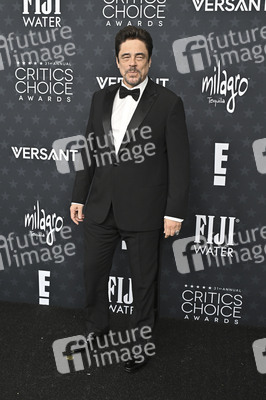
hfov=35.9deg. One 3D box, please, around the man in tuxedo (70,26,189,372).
[{"bbox_3d":[-0.035,0.025,2.232,0.630,1.840,0.400,7,10,29],"label":"man in tuxedo"}]

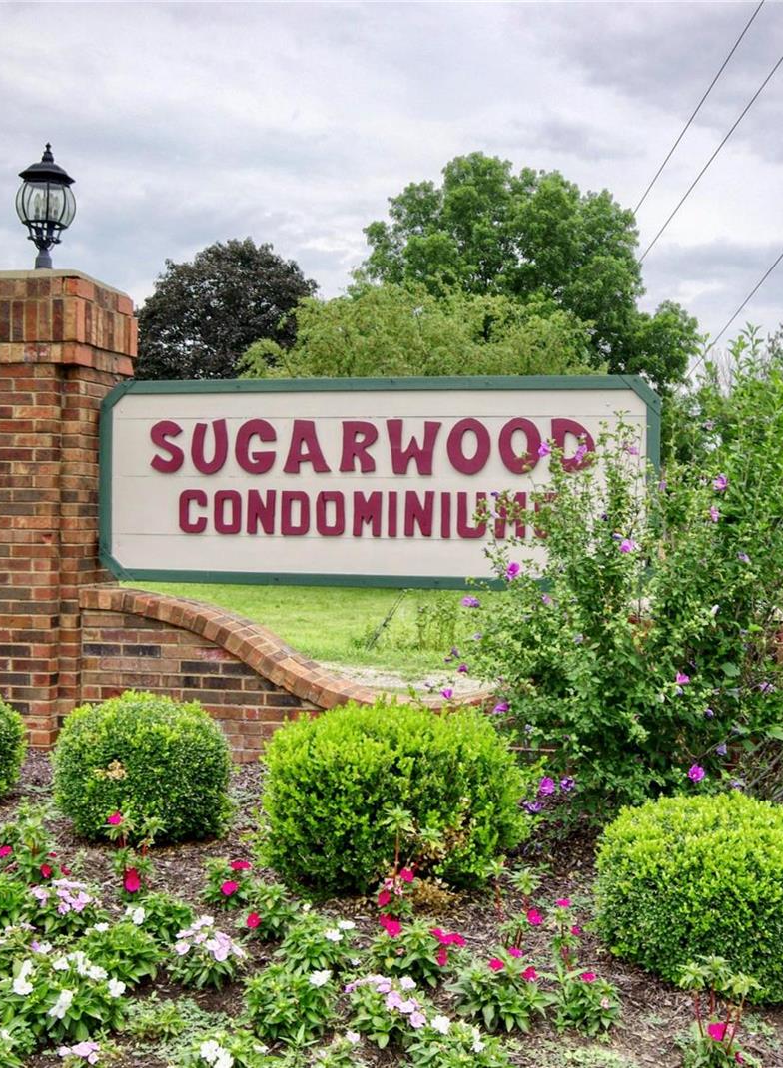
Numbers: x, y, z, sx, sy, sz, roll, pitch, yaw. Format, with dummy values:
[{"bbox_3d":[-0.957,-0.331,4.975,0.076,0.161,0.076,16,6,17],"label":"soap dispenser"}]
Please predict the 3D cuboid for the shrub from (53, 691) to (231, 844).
[{"bbox_3d":[-0.906,0.842,4.880,0.619,0.516,0.619,1,1,0],"label":"shrub"}]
___
▶ Problem to solve: Set the entries down again exactly. Do not include the images.

▶ The answer:
hfov=35.9deg. One 3D box, please, around the man in tuxedo (70,26,189,372).
[{"bbox_3d":[-0.035,0.025,2.232,0.630,1.840,0.400,7,10,29],"label":"man in tuxedo"}]

Numbers: x, y, z, sx, sy, sz, roll, pitch, yaw. Format, with dummy values:
[{"bbox_3d":[-0.957,-0.331,4.975,0.076,0.161,0.076,16,6,17],"label":"soap dispenser"}]
Please predict the 3D cuboid for the shrub from (53, 691) to (231, 844).
[{"bbox_3d":[-0.906,0.842,4.880,0.619,0.516,0.619,1,1,0],"label":"shrub"}]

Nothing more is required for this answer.